# Worcester: what's it like?



## Poi E (May 22, 2008)

Might have a job opportunity there. Rent looks cheap, we're a boring couple these days so as long as we can find a decent local that's fine.


----------



## zenie (May 22, 2008)

Cam I have your flat?  

(and it's parking!!)


----------



## Poi E (May 22, 2008)

All yours if we move. We would miss that place.


----------



## selamlar (May 22, 2008)

If you are a boring couple looking for a quiet country town, its fine.  Nice pubs, picturesque etc.


----------



## Poi E (May 22, 2008)

selamlar said:


> If you are a boring couple looking for a quiet country town, its fine.  Nice pubs, picturesque etc.



Tick tick tick. Partying days behind us. More time in the garden, please.


----------



## Donna Ferentes (May 22, 2008)

One of the most beautiful cricket grounds in the world.


----------



## selamlar (May 22, 2008)

Poi E said:


> Tick tick tick.

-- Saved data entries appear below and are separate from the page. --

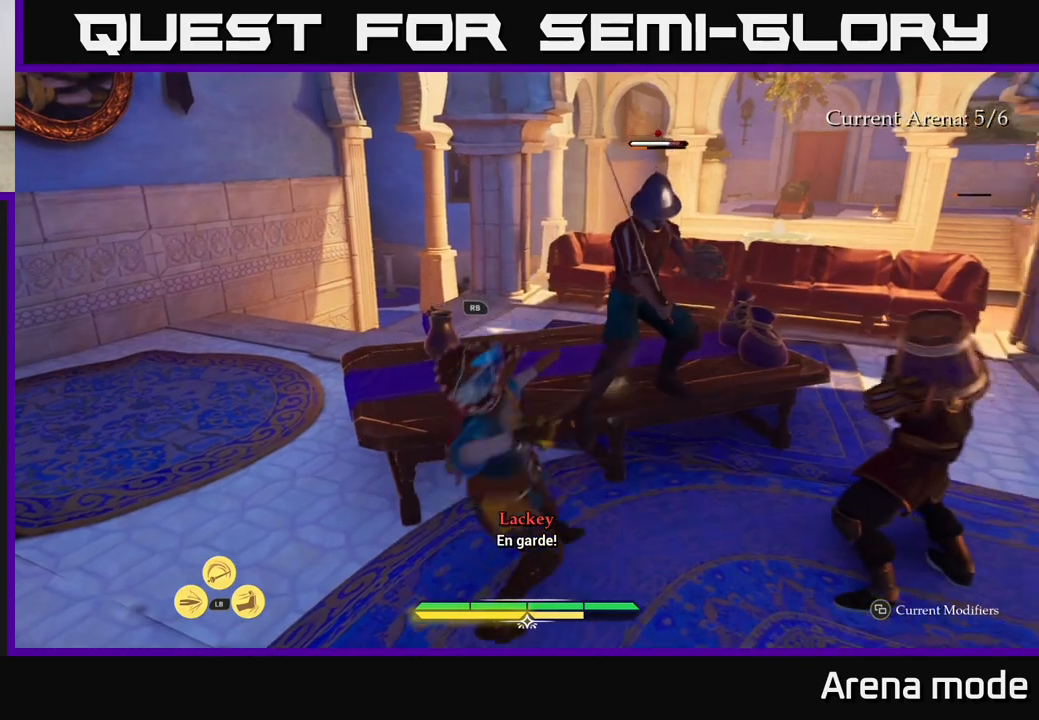
{"buttons": [], "left_stick": "center", "right_stick": "center", "events": [[83, "X", "down"], [83, "left_stick", "up"], [167, "X", "up"], [183, "left_stick", "up-right"], [267, "X", "down"], [350, "X", "up"], [400, "left_stick", "center"]]}
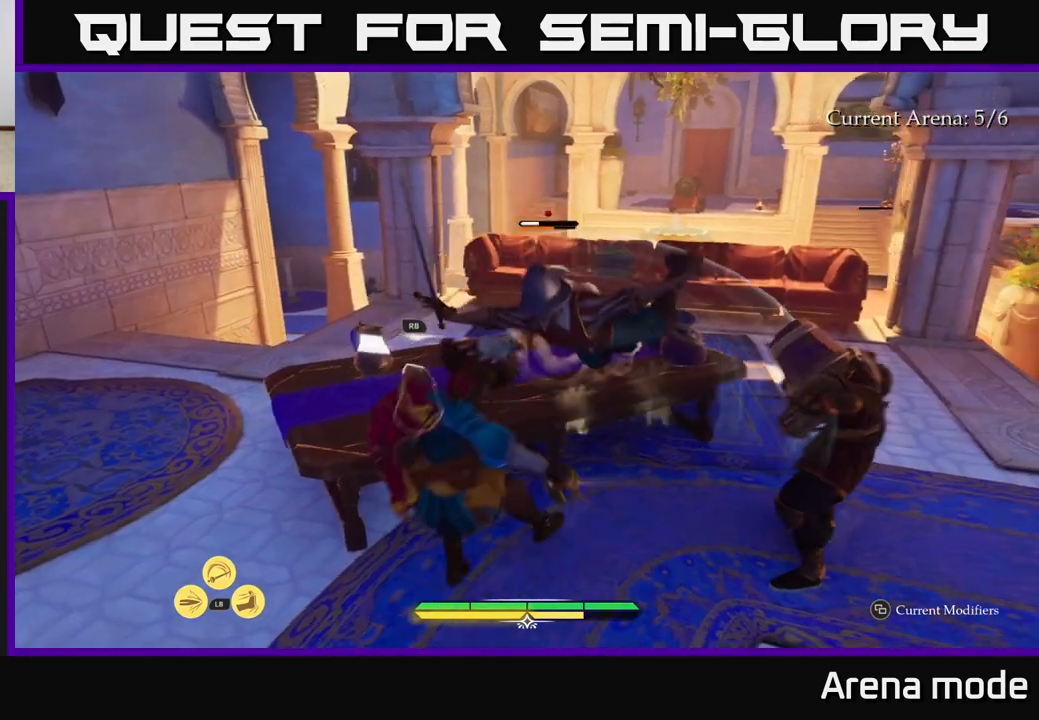
{"buttons": [], "left_stick": "up-right", "right_stick": "center", "events": [[267, "X", "down"], [317, "left_stick", "up"], [350, "X", "up"], [367, "left_stick", "up-right"]]}
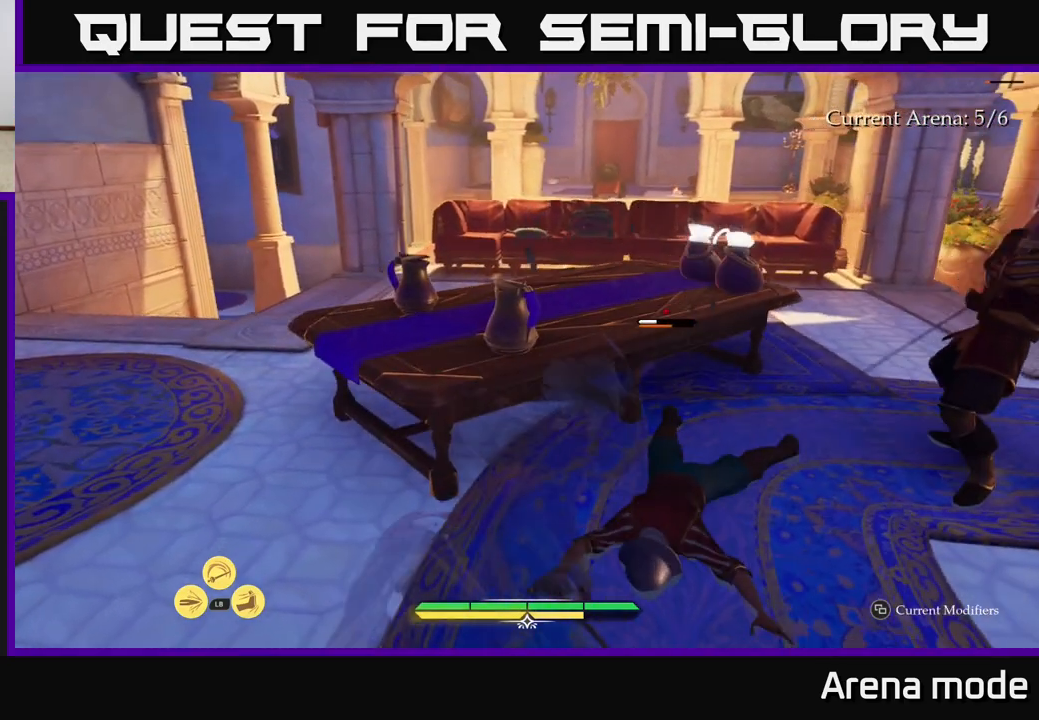
{"buttons": ["X"], "left_stick": "up", "right_stick": "center", "events": [[17, "left_stick", "center"], [33, "X", "down"], [117, "X", "up"], [267, "X", "down"], [350, "X", "up"], [350, "left_stick", "up"], [433, "X", "down"]]}
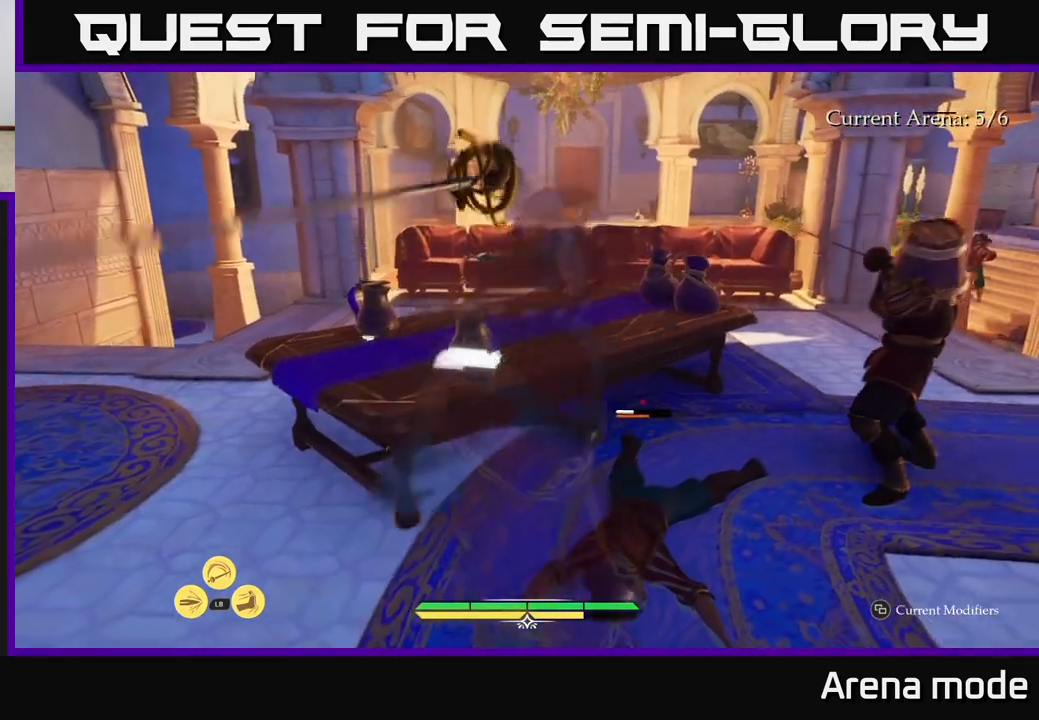
{"buttons": ["X"], "left_stick": "center", "right_stick": "center", "events": [[17, "X", "up"], [33, "left_stick", "center"], [167, "X", "down"], [283, "X", "up"], [417, "X", "down"]]}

Partying days behind us. More time in the garden, please.



Oh, before I forget.  Gets a bit floody on occassion.

Beautiful countryside etc.  

Am prejudiced against the fucking place cas I grew up not far from there, but can appreciate its good points now.


----------



## Stanley Edwards (May 22, 2008)

Haven't been for a fair few years, but I doubt it's changed much.

It's a nice little city surrounded by beautiful and interesting countryside. Great pubs. Can get a bit yobbish on Friday and Saturday nights like any provincial town, or city. Easy enough to avoid though. Picturesque center with canal and river Severn. Cricket to watch on lazy summer Sunday afternoons. Very 'old England' with contemporary convenience.

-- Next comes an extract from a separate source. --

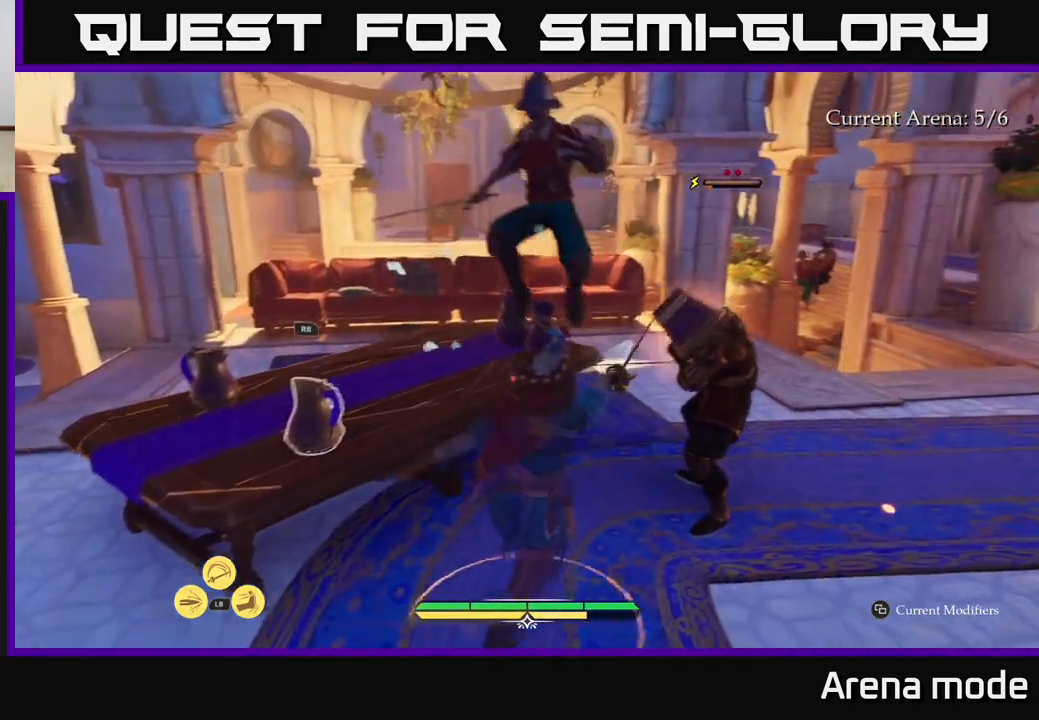
{"buttons": ["X"], "left_stick": "left", "right_stick": "center", "events": [[17, "X", "up"], [133, "left_stick", "down-left"], [350, "left_stick", "left"], [433, "X", "down"]]}
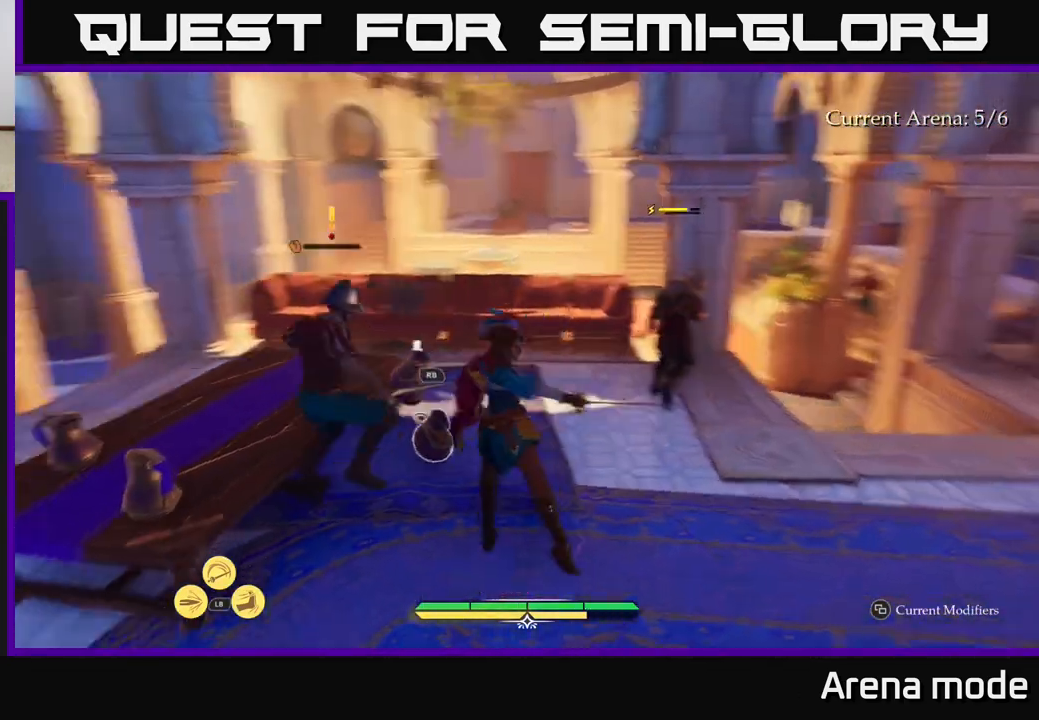
{"buttons": [], "left_stick": "up-left", "right_stick": "center", "events": [[17, "X", "up"], [183, "X", "down"], [233, "X", "up"], [283, "left_stick", "up-left"], [383, "X", "down"], [450, "X", "up"]]}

Malvern and the Malvern hills for a pleasant day trip. Herefordshire/Worcestershire borders has to be one of my favourite parts of England for countryside.

If I was ever going to move back to the UK away from London I would look seriously at this area. Convenient for Brum. Cheap and surrounded by beautiful countryside.


----------



## zenie (May 22, 2008)

Poi E said:


> All yours if we move. We would miss that place.


 



Spent a weekend there yet?


----------



## Poi E (May 22, 2008)

zenie said:


> Spent a weekend there yet?



Nah, but the job might be cool and it's close to Wales, which is a very good thing. Better check it out.


----------



## selamlar (May 22, 2008)

Trip to St Annes Well in Malvern while you are there.  One of my favorite places in the world.












http://www.hillsarts.co.uk/stannswell/index.html


----------



## boohoo (May 22, 2008)

Ask EastEnder... he'll know...

It's a pretty town and as long as you decide not to live on flat bits by rivers you should be fine.


----------



## Poi E (May 22, 2008)

Thanks all. Sounds alright for a boring fart like me. Might relax me and stop me getting into daft debates on U75.


----------



## StanSmith (May 25, 2008)

Its a lovely place, countryside and all that and if you like horse racing, cricket and Rugby it will be right up your street. Infact its about time I paid another visit which shouldnt be to hard because I only live about half hour up the road.


----------



## cybershot (May 25, 2008)

Donna Ferentes said:


> One of the most beautiful cricket grounds in the world.



When it's not under water.


----------



## Meltingpot (May 25, 2008)

Donna Ferentes said:


> One of the most beautiful cricket grounds in the world.



Yeah, I've got Ian Botham's autobiography and he loved his time playing there. I'm going back a few years now but I think the council's a bit right wing though; a relative of my dad's fiancee was a teacher in the area and he claimed he was stuck on the lowest pay scale to save money.


----------